STMicroelectronics N.V. (STM) announced that together with its partners Intel Corp. (INTC) and Francisco Partners, it has entered into a definitive agreement with Micron Technology Inc. (MU), in which Micron will acquire Numonyx Holding B.V. in an all-stock transaction. The Flash memory joint venture was created by the partners on Mar 30, 2008. 

This transaction ensures sustainable continuity to customers and employees of what had been, before the creation of Numonyx, ST’s Flash memory business, and it opens a short-term path to liquidity for ST’s equity investment. 

At closing Micron will issue to Numonyx’ three shareholders an aggregate of 140 million shares of Micron common stock, plus up to 10 million additional shares if the volume weighted average price of Micron’s common stock for the 20 trading days, ending two days prior to closing, is lower than $9.00 per share.
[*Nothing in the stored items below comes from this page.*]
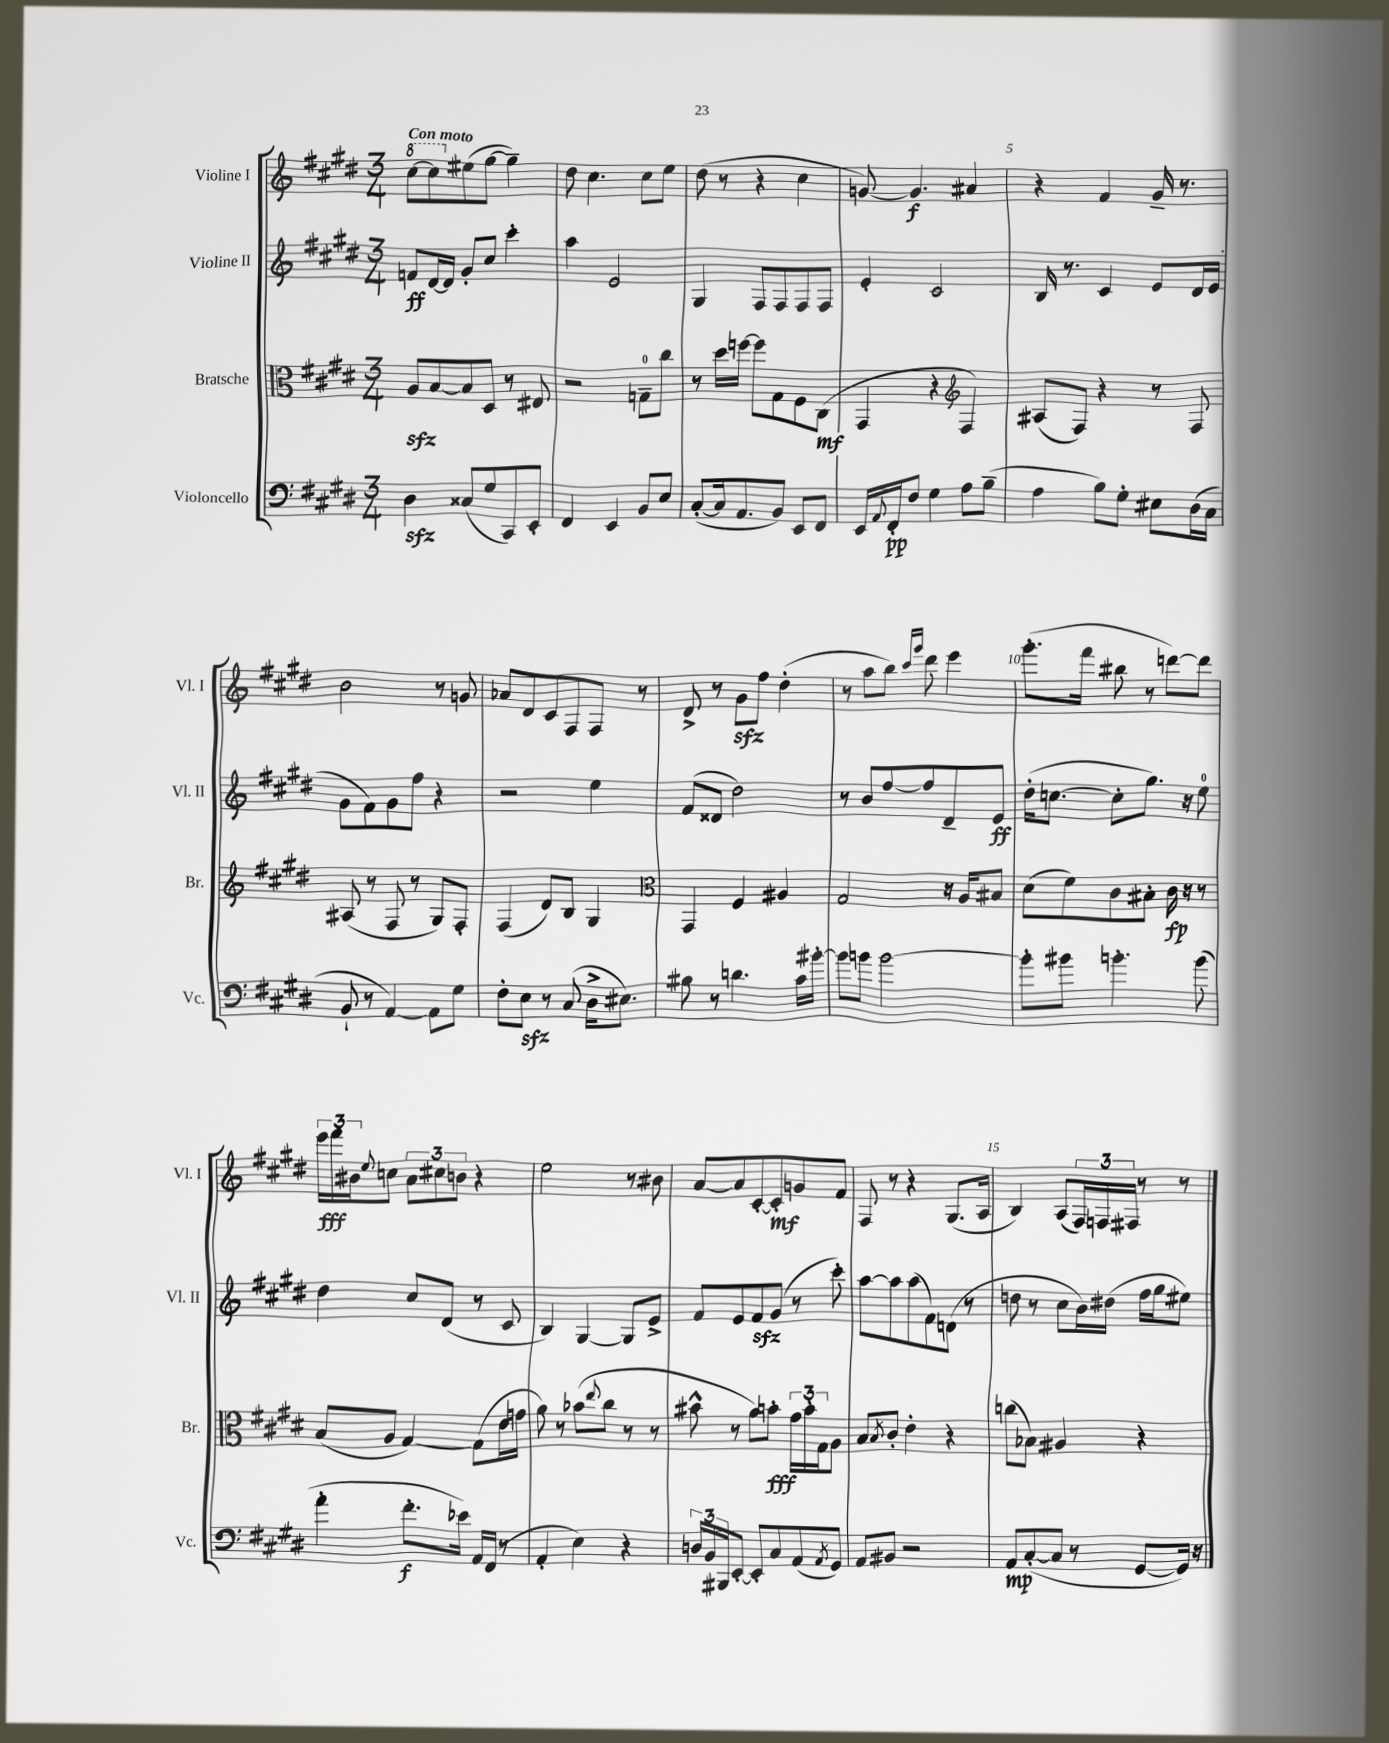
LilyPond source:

<<
\new StaffGroup <<
\new Staff = "s0" \with { instrumentName = "Violine I" shortInstrumentName = "Vl. I" } {
    \clef treble \key e \major \numericTimeSignature \time 3/4 \tempo "Con moto"
    \ottava #1 cis'''8~ cis'''8 \ottava #0 eis''8( gis''8~ gis''4--) |
    dis''8 cis''4. cis''8 e''8 |
    dis''8( r8 r4 cis''4 |
    g'8~) g'4.\f ais'4 |
    r4 fis'4 gis'16-- r8. |
    b'2 r8 g'8 |
    aes'8 dis'8 cis'8 fis8 fis8 r8 |
    dis'8-> r8 gis'8\sfz fis''8 dis''4-.( |
    r8 a''8 b''8) \grace { cis'''16 gis'''16 } dis'''8 e'''4 |
    gis'''8.-.( fis'''16 bis''8 r8 d'''8~) d'''8 |
    \tuplet 3/2 { e'''16\fff fis'''16 bis'16 } \appoggiatura { e''8 } c''8 \tuplet 3/2 { a'8 cis''8 b'8 } r4 |
    e''2 r8 bis'8 |
    a'8~ a'8 cis'8~-. cis'8-.\mf g'8 fis'8 |
    fis8 r8 r4 gis8.( a16 |
    b4) a8( \tuplet 3/2 { fis16) f16 fis16 } r8 r8 \bar "|." |
}
\new Staff = "s1" \with { instrumentName = "Violine II" shortInstrumentName = "Vl. II" } {
    \clef treble \key e \major \numericTimeSignature \time 3/4
    f'8\ff dis'16~ dis'16 gis'8-. cis''8 cis'''4-. |
    a''4 e'2 |
    gis4 fis8 fis8 fis8 fis8 |
    e'4-. cis'2 |
    b16 r8. cis'4 e'8 dis'16 e'16( |
    gis'8 fis'8) gis'8 fis''8 r4 |
    r2 e''4 |
    fis'8( disis'8 dis''2) |
    r8 b'8 fis''8~ fis''8 dis'8-- e'8\ff |
    dis''16-.( c''8.~ c''8-. gis''8.) r16 e''8-0 |
    dis''4 cis''8 dis'8( r8 cis'8 |
    b4) gis4~ gis8 e'8-> |
    fis'8 e'8 fis'8\sfz gis'8( r8 cis'''8-.) |
    a''8~ a''8 a''8( fis'8) d'8( r8 |
    d''8 r8 cis''8 b'16) dis''16( fis''16 gis''16 eis''8) \bar "|." |
}
\new Staff = "s2" \with { instrumentName = "Bratsche" shortInstrumentName = "Br." } {
    \clef alto \key e \major \numericTimeSignature \time 3/4
    a8\sfz b8~ b8 dis8 r8 eis8 |
    r2 g8-0-- cis''8 |
    r8 dis''16 f''16~ f''8 gis8 fis8 cis8\mf( |
    gis,4 r4 \clef treble fis4) |
    ais8( fis8) r4 r8 fis8 |
    ais8( r8 fis8 r8 gis8) fis8-. |
    fis4( dis'8) b8 gis4 |
    \clef alto gis,4 fis4 ais4 |
    gis2 r16 a16 bis8 |
    dis'8( fis'8) cis'8 bis8-. cis'16\fp r16 r8 |
    b8( a8 gis4~) gis8( e'16 g'16 |
    a'8) r8 bes'8( \appoggiatura { e''8 } cis''8 r8 r8 |
    bis'8-^ r8 a'8) b'8-.\fff \tuplet 3/2 { gis'16 b'16-. gis16 } a8 |
    b8 \acciaccatura { b8 } cis'8-. e'4-. r4 |
    c''8( bes8) ais4 r4 \bar "|." |
}
\new Staff = "s3" \with { instrumentName = "Violoncello" shortInstrumentName = "Vc." } {
    \clef bass \key e \major \numericTimeSignature \time 3/4
    dis4\sfz cisis8( gis8 cis,8) e,8-. |
    fis,4 e,4 b,8 e8 |
    cis8~-.( cis16 a,8. b,8) e,8 fis,8 |
    e,16 \appoggiatura { a,8 } fis,16-.\pp fis8 gis4 a8 b8--( |
    a4 b8) gis8-. eis8 dis16( cis16 |
    b,8-! r8 a,4~) a,8 gis8 |
    fis8-. e8\sfz r8 cis8( dis16-> eis8.) |
    bis8 r8 d'4. cis'16 bis'16~-. |
    bis'8 b'8 b'2~ |
    b'8-. bis'8 b'4.-. b'8( |
    a'4-. fis'8.-.\f ees'16) a,16 fis,16( r8 |
    a,4-. e4) r4 |
    \tuplet 3/2 { d16 b,16 bis,,16 } e,8~-. e,8-. cis8 a,8( \acciaccatura { a,8 } gis,8) |
    a,8 bis,8 r2 |
    a,8\mp cis8~-.( cis8 r8 gis,8~ gis,16) r16 \bar "|." |
}
>>
>>
\layout { \context { \Score \override BarNumber.break-visibility = ##(#f #t #t) barNumberVisibility = #(every-nth-bar-number-visible 5) } }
Micron shares will be held by ST as a financial investment. 

Based on Micron’s current trading price of $9.08 per share, ST will receive in exchange for its 48.6% stake in Numonyx and the cancellation of the 30-year note due to ST by Numonyx approximately 66.6 million shares of Micron common stock (taking into account a payable of $77.8 million due by ST to Francisco Partners) and the transfer of the M6 industrial facility in Catania, Italy. ST plans to contribute the M6 facility to the new photovoltaic joint initiative among Enel, Sharp and ST. 

Also at closing, Numonyx will redeem the full amount of its outstanding $450 million term loan, while simultaneously terminating the guarantee of the $225 million debt issued by ST. Based on the current Micron trading price of $9.08 per share, the value of the Micron shares allocated to ST, net of the payable to Francisco Partners, would be approximately $527 million and the overall consideration would result, at the closing, in a gain for ST of about $280 million. 

ST’s exit from the Flash memory business, including the termination of its exposure to the guaranteed debt, is a further step in executing its strategy towards a focused and less capital-intensive business model. The transaction is subject to regulatory review and other customary closing conditions and is not subject to Micron stockholder approval. 

STMicroelectronics, an independent semiconductor company, together with its subsidiaries, designs, develops, manufactures, and markets semiconductor products used in various microelectronic applications, including automotive products, computer peripherals, telecommunications systems, consumer products, industrial automation, and control systems.